_DATA SHOWN_.
********
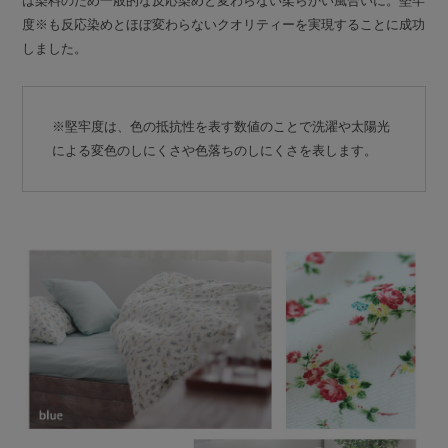
は染料のため一般的な反応染めと変わらない柔らかい風合いに。堅牢
度※も反応染めとほぼ変わらないクオリティーを実現することに成功
しました。
※堅牢度は、色の抵抗性を表す数値のことで洗濯や太陽光
による変色のしにくさや色落ちのしにくさを表します。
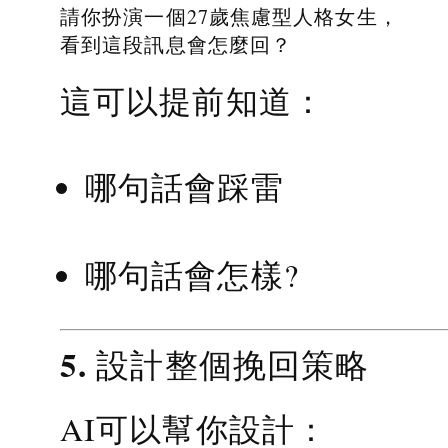
請你扮演一個27歲焦慮型人格女生，
看到這段訊息會怎麼回？
這可以提前知道：
哪句話會踩雷
哪句話會怎樣?
5. 設計整個挽回策略
AI可以幫你設計：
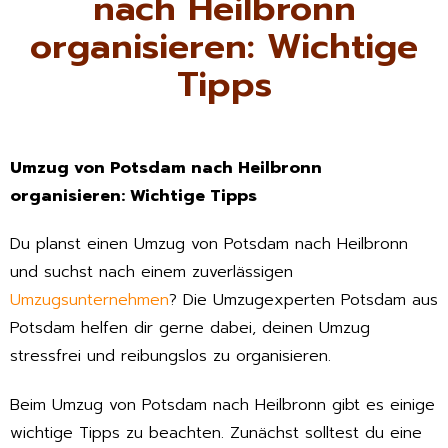
nach Heilbronn
organisieren: Wichtige
Tipps
Umzug von Potsdam nach Heilbronn
organisieren: Wichtige Tipps
Du planst einen Umzug von Potsdam nach Heilbronn
und suchst nach einem zuverlässigen
Umzugsunternehmen
? Die Umzugexperten Potsdam aus
Potsdam helfen dir gerne dabei, deinen Umzug
stressfrei und reibungslos zu organisieren.
Beim Umzug von Potsdam nach Heilbronn gibt es einige
wichtige Tipps zu beachten. Zunächst solltest du eine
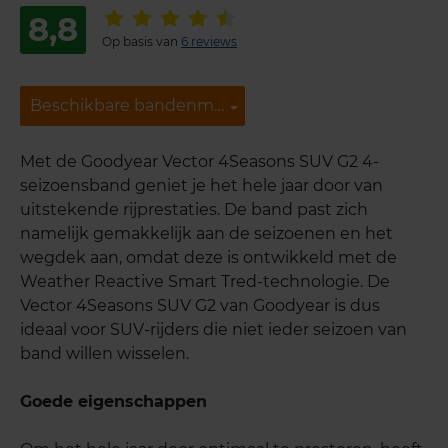
8,8
Op basis van
6 reviews
Beschikbare bandenmaten
Beschikbare bandenmaten
Met de Goodyear Vector 4Seasons SUV G2 4-
seizoensband geniet je het hele jaar door van
uitstekende rijprestaties. De band past zich
namelijk gemakkelijk aan de seizoenen en het
wegdek aan, omdat deze is ontwikkeld met de
Weather Reactive Smart Tred-technologie. De
Vector 4Seasons SUV G2 van Goodyear is dus
ideaal voor SUV-rijders die niet ieder seizoen van
band willen wisselen.
Goede eigenschappen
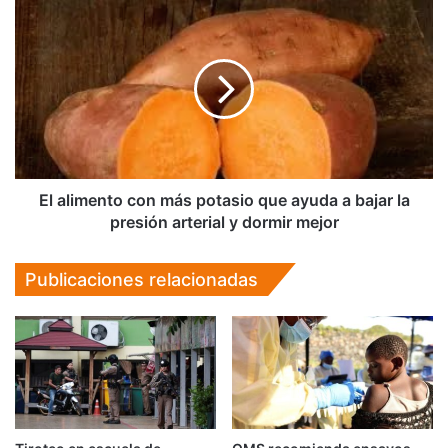
El
alimento
con
más
potasio
que
ayuda
a
bajar
la
El alimento con más potasio que ayuda a bajar la
presión
presión arterial y dormir mejor
arterial
y
Publicaciones relacionadas
dormir
mejor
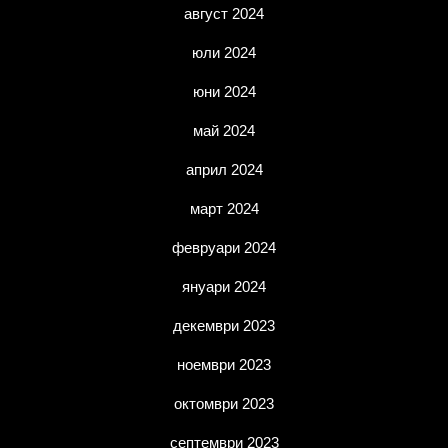
август 2024
юли 2024
юни 2024
май 2024
април 2024
март 2024
февруари 2024
януари 2024
декември 2023
ноември 2023
октомври 2023
септември 2023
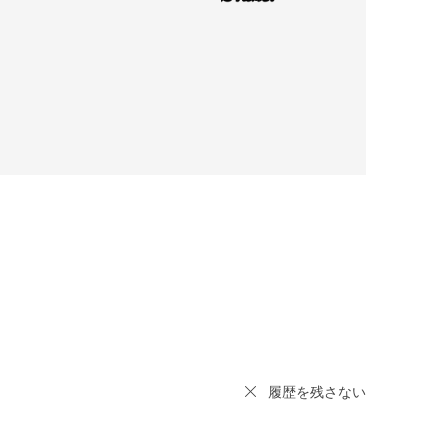
履歴を残さない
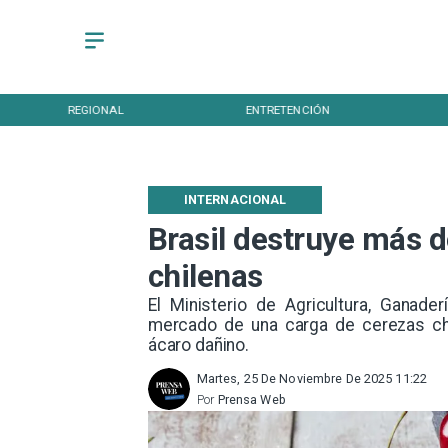
REGIONAL
ENTRETENCIÓN
INTERNACIONAL
Brasil destruye más 
chilenas
El Ministerio de Agricultura, Ganade
mercado de una carga de cerezas chi
ácaro dañino.
Martes, 25 De Noviembre De 2025 11:22
Por
Prensa Web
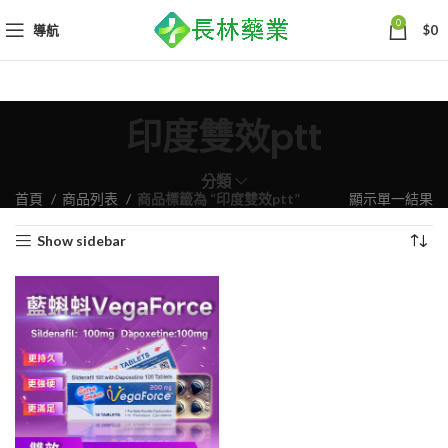
0
導航
$
0
印度雙效ptt
分類
首頁
商品列表
商品標籤為 “印度雙效ptt”
顯示單一結果
Show sidebar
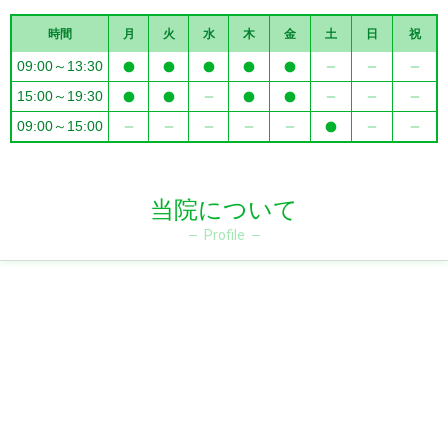
時間
月
火
水
木
金
土
日
祝
09:00～13:30
15:00～19:30
09:00～15:00
当院について
Profile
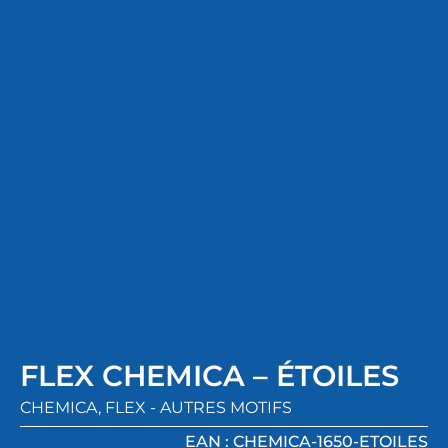
FLEX CHEMICA – ÉTOILES
CHEMICA
,
FLEX - AUTRES MOTIFS
EAN : CHEMICA-1650-ETOILES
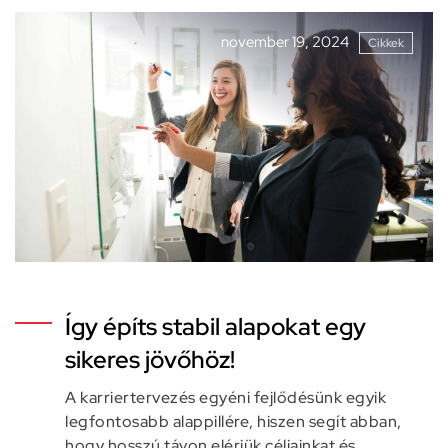
november 19, 2024
Cikkek
Így építs stabil alapokat egy
sikeres jövőhöz!
A karriertervezés egyéni fejlődésünk egyik
legfontosabb alappillére, hiszen segít abban,
hogy hosszú távon elérjük céljainkat és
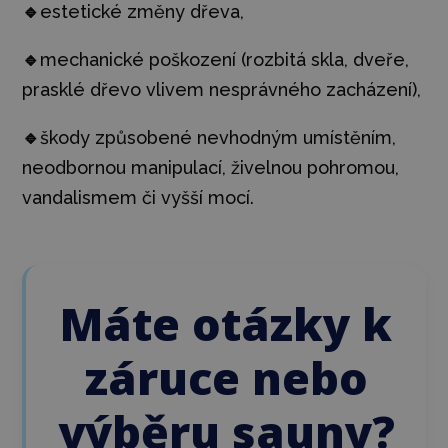
🔹
estetické změny dřeva,
🔹
mechanické poškození (rozbitá skla, dveře,
prasklé dřevo vlivem nesprávného zacházení),
🔹
škody způsobené nevhodným umístěním,
neodbornou manipulací, živelnou pohromou,
vandalismem či vyšší mocí.
Máte otázky k
záruce nebo
výběru sauny?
********
_WHAT TO DO_. Write out every line of text in the listing above, word for word and in the same order. Leave out the pictures.

_SOLUTION FOR THIS EXERCISE_.
は染料のため一般的な反応染めと変わらない柔らかい風合いに。堅牢
度※も反応染めとほぼ変わらないクオリティーを実現することに成功
しました。
※堅牢度は、色の抵抗性を表す数値のことで洗濯や太陽光
による変色のしにくさや色落ちのしにくさを表します。
請你扮演一個27歲焦慮型人格女生，
看到這段訊息會怎麼回？
這可以提前知道：
哪句話會踩雷
哪句話會怎樣?
5. 設計整個挽回策略
AI可以幫你設計：
nach Heilbronn
organisieren: Wichtige
Tipps
Umzug von Potsdam nach Heilbronn
organisieren: Wichtige Tipps
Du planst einen Umzug von Potsdam nach Heilbronn
und suchst nach einem zuverlässigen
Umzugsunternehmen
? Die Umzugexperten Potsdam aus
Potsdam helfen dir gerne dabei, deinen Umzug
stressfrei und reibungslos zu organisieren.
Beim Umzug von Potsdam nach Heilbronn gibt es einige
wichtige Tipps zu beachten. Zunächst solltest du eine
8,8
Op basis van
6 reviews
Beschikbare bandenmaten
Beschikbare bandenmaten
Met de Goodyear Vector 4Seasons SUV G2 4-
seizoensband geniet je het hele jaar door van
uitstekende rijprestaties. De band past zich
namelijk gemakkelijk aan de seizoenen en het
wegdek aan, omdat deze is ontwikkeld met de
Weather Reactive Smart Tred-technologie. De
Vector 4Seasons SUV G2 van Goodyear is dus
ideaal voor SUV-rijders die niet ieder seizoen van
band willen wisselen.
Goede eigenschappen
El
alimento
con
más
potasio
que
ayuda
a
bajar
la
El alimento con más potasio que ayuda a bajar la
presión
presión arterial y dormir mejor
arterial
y
Publicaciones relacionadas
dormir
mejor
август 2024
юли 2024
юни 2024
май 2024
април 2024
март 2024
февруари 2024
януари 2024
декември 2023
ноември 2023
октомври 2023
септември 2023
履歴を残さない
REGIONAL
ENTRETENCIÓN
INTERNACIONAL
Brasil destruye más 
chilenas
El Ministerio de Agricultura, Ganade
mercado de una carga de cerezas chi
ácaro dañino.
Martes, 25 De Noviembre De 2025 11:22
Por
Prensa Web
0
導航
$
0
印度雙效ptt
分類
首頁
商品列表
商品標籤為 “印度雙效ptt”
顯示單一結果
Show sidebar
時間
月
火
水
木
金
土
日
祝
09:00～13:30
15:00～19:30
09:00～15:00
当院について
Profile
FLEX CHEMICA – ÉTOILES
CHEMICA
,
FLEX - AUTRES MOTIFS
EAN : CHEMICA-1650-ETOILES
november 19, 2024
Cikkek
Így építs stabil alapokat egy
sikeres jövőhöz!
A karriertervezés egyéni fejlődésünk egyik
legfontosabb alappillére, hiszen segít abban,
hogy hosszú távon elérjük céljainkat és
🔹
estetické změny dřeva,
🔹
mechanické poškození (rozbitá skla, dveře,
prasklé dřevo vlivem nesprávného zacházení),
🔹
škody způsobené nevhodným umístěním,
neodbornou manipulací, živelnou pohromou,
vandalismem či vyšší mocí.
Máte otázky k
záruce nebo
výběru sauny?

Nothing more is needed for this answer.